WHAT YOU ARE ASKED TO DO:
Exactly as written, please repeat the data that follows, but not the pictures.

TASK MATERIAL:
==================================================

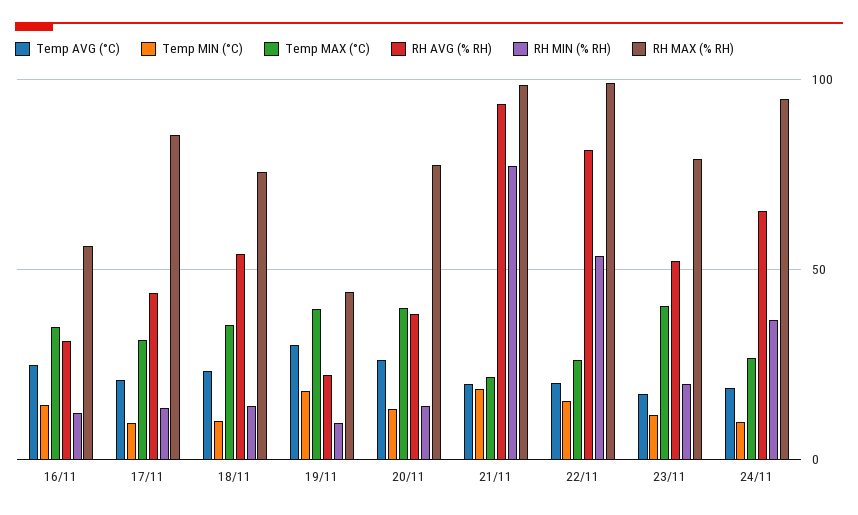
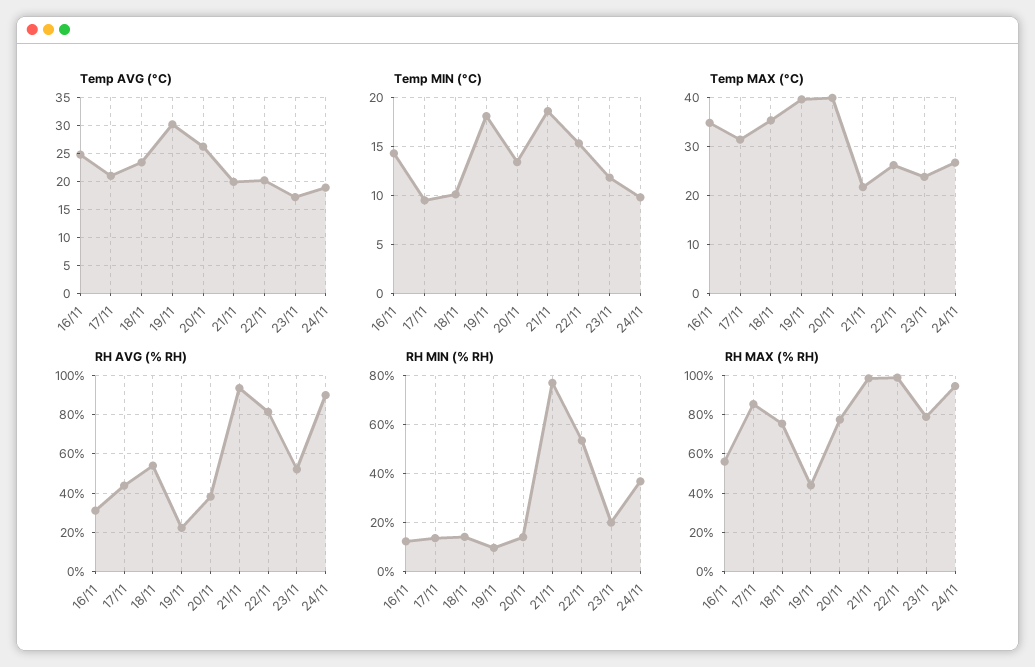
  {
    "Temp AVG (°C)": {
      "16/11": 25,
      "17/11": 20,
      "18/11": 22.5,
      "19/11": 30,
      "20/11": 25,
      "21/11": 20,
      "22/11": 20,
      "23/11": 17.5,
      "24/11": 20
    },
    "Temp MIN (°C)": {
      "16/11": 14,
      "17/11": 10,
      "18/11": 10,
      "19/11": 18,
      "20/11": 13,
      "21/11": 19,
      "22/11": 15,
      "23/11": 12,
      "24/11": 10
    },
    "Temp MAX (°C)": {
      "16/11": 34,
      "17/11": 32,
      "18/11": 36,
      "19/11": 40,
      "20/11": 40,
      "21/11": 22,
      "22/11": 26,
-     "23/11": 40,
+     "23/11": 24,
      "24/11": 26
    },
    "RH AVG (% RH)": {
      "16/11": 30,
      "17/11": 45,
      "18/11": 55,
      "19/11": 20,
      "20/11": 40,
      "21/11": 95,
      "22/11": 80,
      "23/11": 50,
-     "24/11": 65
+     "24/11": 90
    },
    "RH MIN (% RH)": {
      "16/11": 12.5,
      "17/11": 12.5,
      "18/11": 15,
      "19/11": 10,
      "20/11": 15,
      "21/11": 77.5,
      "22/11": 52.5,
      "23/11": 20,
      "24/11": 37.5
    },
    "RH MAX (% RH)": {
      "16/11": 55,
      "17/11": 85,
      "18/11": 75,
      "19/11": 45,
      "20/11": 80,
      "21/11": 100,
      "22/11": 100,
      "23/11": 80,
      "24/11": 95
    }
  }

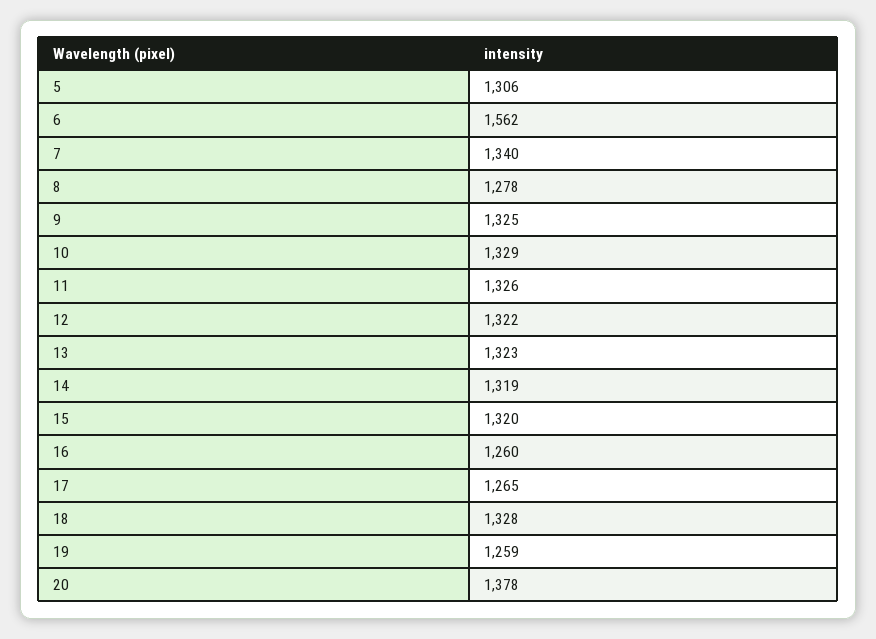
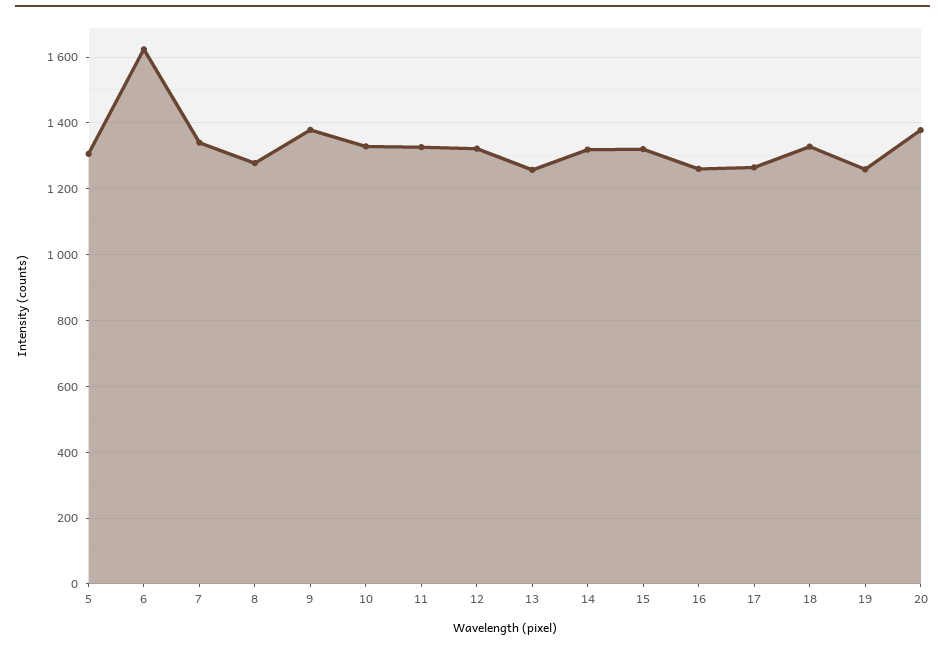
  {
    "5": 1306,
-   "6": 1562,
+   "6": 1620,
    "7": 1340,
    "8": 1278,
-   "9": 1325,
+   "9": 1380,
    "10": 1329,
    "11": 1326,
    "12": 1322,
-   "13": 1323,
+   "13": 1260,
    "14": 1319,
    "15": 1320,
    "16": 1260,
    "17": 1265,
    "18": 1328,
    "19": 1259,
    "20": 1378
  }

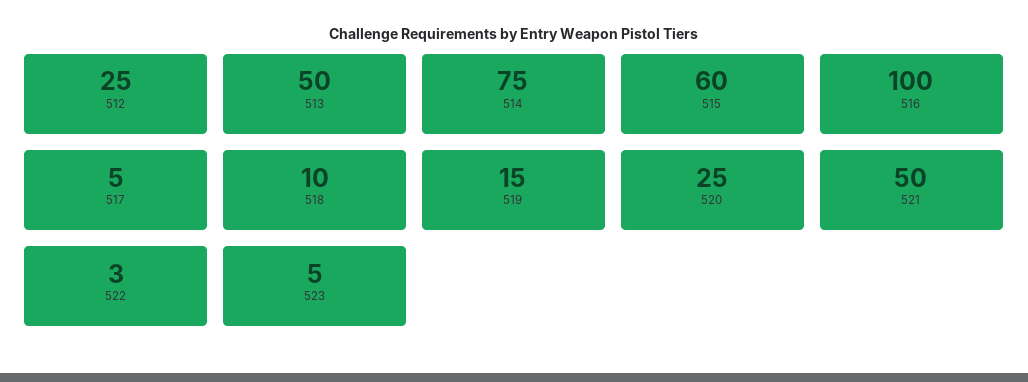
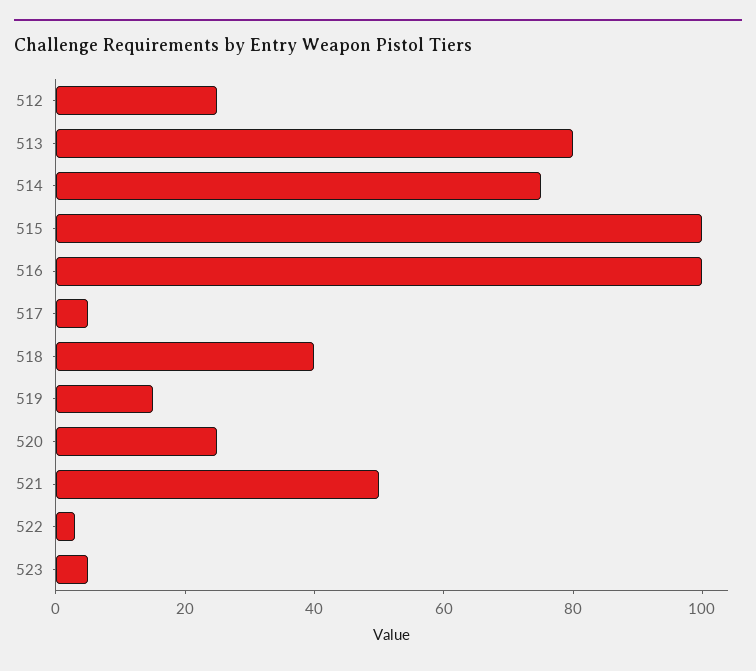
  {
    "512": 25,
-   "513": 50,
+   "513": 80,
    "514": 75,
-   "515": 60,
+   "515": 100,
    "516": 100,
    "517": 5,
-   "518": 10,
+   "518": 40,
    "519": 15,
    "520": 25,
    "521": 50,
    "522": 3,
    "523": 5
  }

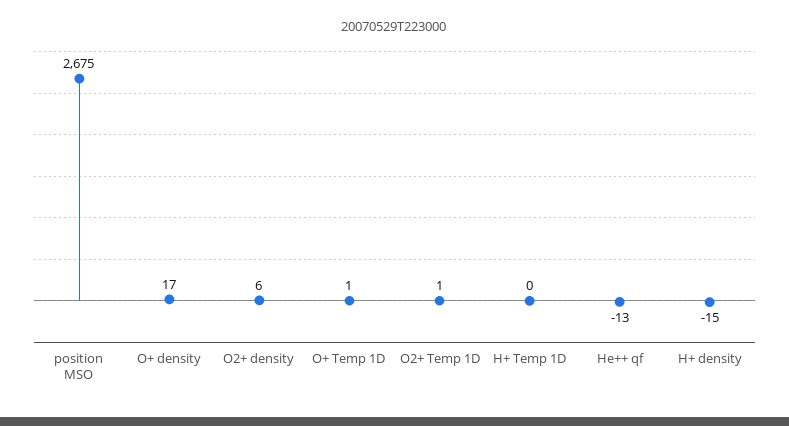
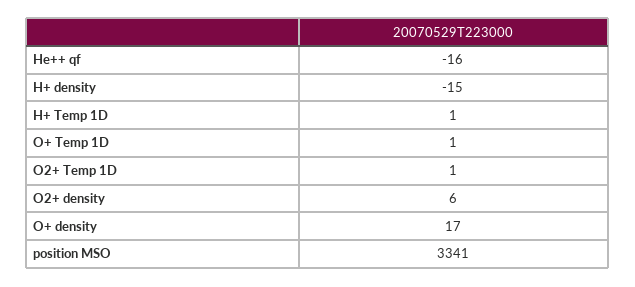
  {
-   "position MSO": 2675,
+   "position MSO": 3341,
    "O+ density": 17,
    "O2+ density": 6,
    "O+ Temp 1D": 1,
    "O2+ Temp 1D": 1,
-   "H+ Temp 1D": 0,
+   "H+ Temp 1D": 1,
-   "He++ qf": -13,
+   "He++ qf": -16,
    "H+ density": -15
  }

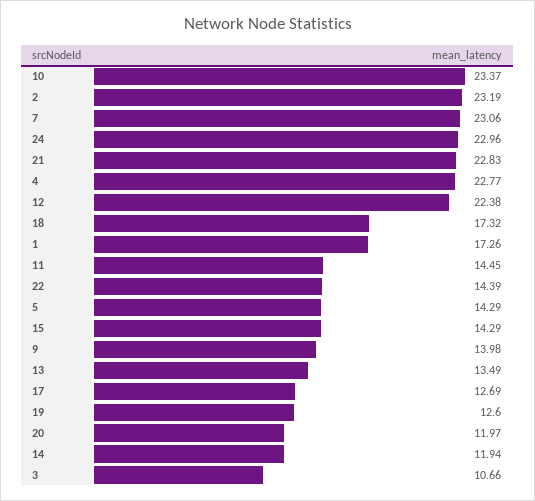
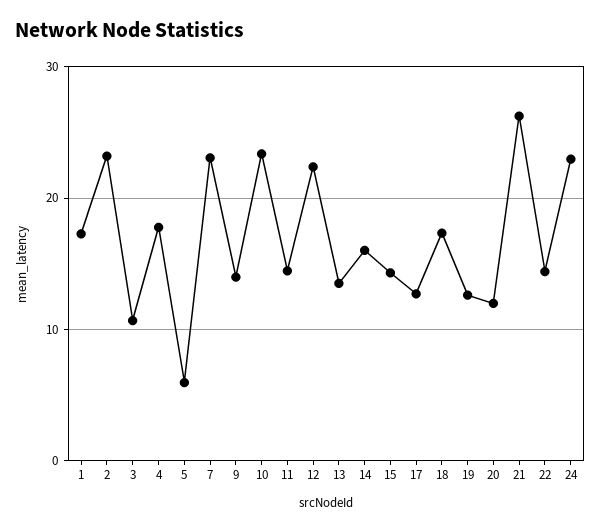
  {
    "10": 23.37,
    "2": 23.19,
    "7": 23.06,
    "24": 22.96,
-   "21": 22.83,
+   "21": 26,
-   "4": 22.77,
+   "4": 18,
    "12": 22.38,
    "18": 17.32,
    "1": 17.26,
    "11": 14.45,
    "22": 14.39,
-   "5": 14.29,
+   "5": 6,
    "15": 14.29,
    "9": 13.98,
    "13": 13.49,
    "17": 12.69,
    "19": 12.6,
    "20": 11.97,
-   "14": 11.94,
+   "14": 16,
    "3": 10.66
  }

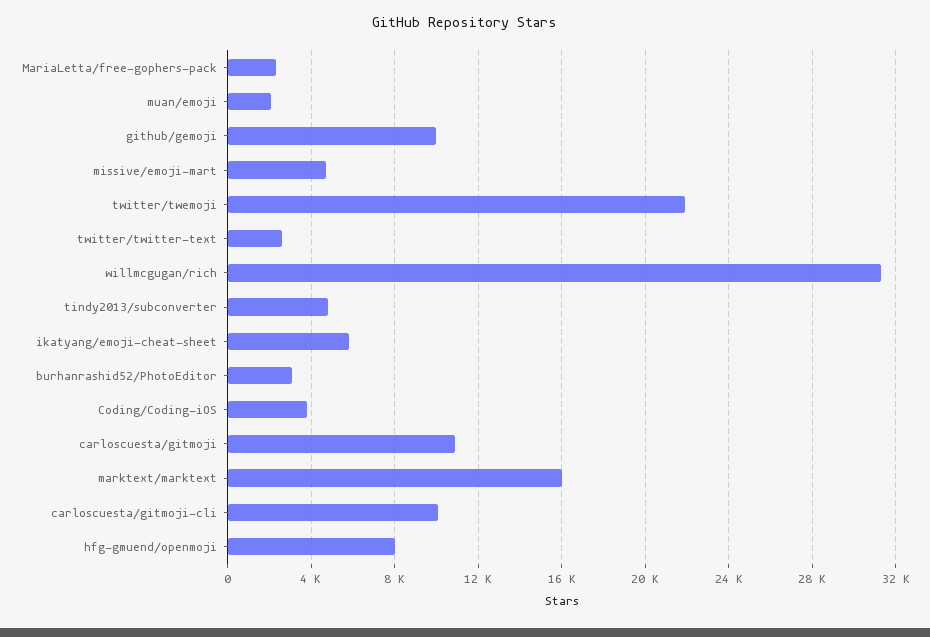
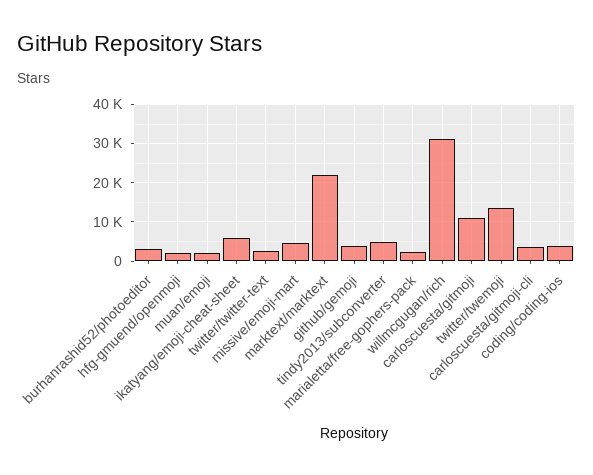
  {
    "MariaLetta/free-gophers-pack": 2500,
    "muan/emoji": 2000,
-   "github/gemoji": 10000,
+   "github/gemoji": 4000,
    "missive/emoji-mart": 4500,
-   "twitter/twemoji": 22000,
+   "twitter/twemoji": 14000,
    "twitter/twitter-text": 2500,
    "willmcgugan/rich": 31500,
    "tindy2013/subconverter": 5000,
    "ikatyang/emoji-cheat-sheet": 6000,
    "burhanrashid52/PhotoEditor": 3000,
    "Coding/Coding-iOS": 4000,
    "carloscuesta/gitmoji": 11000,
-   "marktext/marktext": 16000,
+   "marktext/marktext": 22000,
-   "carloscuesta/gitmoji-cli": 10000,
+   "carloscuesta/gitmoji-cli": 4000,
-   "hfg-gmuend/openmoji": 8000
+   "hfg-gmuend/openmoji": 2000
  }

==================================================

RESULT OF THIS EXERCISE:
  {
    "Temp AVG (°C)": {
      "16/11": 25,
      "17/11": 20,
      "18/11": 22.5,
      "19/11": 30,
      "20/11": 25,
      "21/11": 20,
      "22/11": 20,
      "23/11": 17.5,
      "24/11": 20
    },
    "Temp MIN (°C)": {
      "16/11": 14,
      "17/11": 10,
      "18/11": 10,
      "19/11": 18,
      "20/11": 13,
      "21/11": 19,
      "22/11": 15,
      "23/11": 12,
      "24/11": 10
    },
    "Temp MAX (°C)": {
      "16/11": 34,
      "17/11": 32,
      "18/11": 36,
      "19/11": 40,
      "20/11": 40,
      "21/11": 22,
      "22/11": 26,
-     "23/11": 40,
+     "23/11": 24,
      "24/11": 26
    },
    "RH AVG (% RH)": {
      "16/11": 30,
      "17/11": 45,
      "18/11": 55,
      "19/11": 20,
      "20/11": 40,
      "21/11": 95,
      "22/11": 80,
      "23/11": 50,
-     "24/11": 65
+     "24/11": 90
    },
    "RH MIN (% RH)": {
      "16/11": 12.5,
      "17/11": 12.5,
      "18/11": 15,
      "19/11": 10,
      "20/11": 15,
      "21/11": 77.5,
      "22/11": 52.5,
      "23/11": 20,
      "24/11": 37.5
    },
    "RH MAX (% RH)": {
      "16/11": 55,
      "17/11": 85,
      "18/11": 75,
      "19/11": 45,
      "20/11": 80,
      "21/11": 100,
      "22/11": 100,
      "23/11": 80,
      "24/11": 95
    }
  }

  {
    "5": 1306,
-   "6": 1562,
+   "6": 1620,
    "7": 1340,
    "8": 1278,
-   "9": 1325,
+   "9": 1380,
    "10": 1329,
    "11": 1326,
    "12": 1322,
-   "13": 1323,
+   "13": 1260,
    "14": 1319,
    "15": 1320,
    "16": 1260,
    "17": 1265,
    "18": 1328,
    "19": 1259,
    "20": 1378
  }

  {
    "512": 25,
-   "513": 50,
+   "513": 80,
    "514": 75,
-   "515": 60,
+   "515": 100,
    "516": 100,
    "517": 5,
-   "518": 10,
+   "518": 40,
    "519": 15,
    "520": 25,
    "521": 50,
    "522": 3,
    "523": 5
  }

  {
-   "position MSO": 2675,
+   "position MSO": 3341,
    "O+ density": 17,
    "O2+ density": 6,
    "O+ Temp 1D": 1,
    "O2+ Temp 1D": 1,
-   "H+ Temp 1D": 0,
+   "H+ Temp 1D": 1,
-   "He++ qf": -13,
+   "He++ qf": -16,
    "H+ density": -15
  }

  {
    "10": 23.37,
    "2": 23.19,
    "7": 23.06,
    "24": 22.96,
-   "21": 22.83,
+   "21": 26,
-   "4": 22.77,
+   "4": 18,
    "12": 22.38,
    "18": 17.32,
    "1": 17.26,
    "11": 14.45,
    "22": 14.39,
-   "5": 14.29,
+   "5": 6,
    "15": 14.29,
    "9": 13.98,
    "13": 13.49,
    "17": 12.69,
    "19": 12.6,
    "20": 11.97,
-   "14": 11.94,
+   "14": 16,
    "3": 10.66
  }

  {
    "MariaLetta/free-gophers-pack": 2500,
    "muan/emoji": 2000,
-   "github/gemoji": 10000,
+   "github/gemoji": 4000,
    "missive/emoji-mart": 4500,
-   "twitter/twemoji": 22000,
+   "twitter/twemoji": 14000,
    "twitter/twitter-text": 2500,
    "willmcgugan/rich": 31500,
    "tindy2013/subconverter": 5000,
    "ikatyang/emoji-cheat-sheet": 6000,
    "burhanrashid52/PhotoEditor": 3000,
    "Coding/Coding-iOS": 4000,
    "carloscuesta/gitmoji": 11000,
-   "marktext/marktext": 16000,
+   "marktext/marktext": 22000,
-   "carloscuesta/gitmoji-cli": 10000,
+   "carloscuesta/gitmoji-cli": 4000,
-   "hfg-gmuend/openmoji": 8000
+   "hfg-gmuend/openmoji": 2000
  }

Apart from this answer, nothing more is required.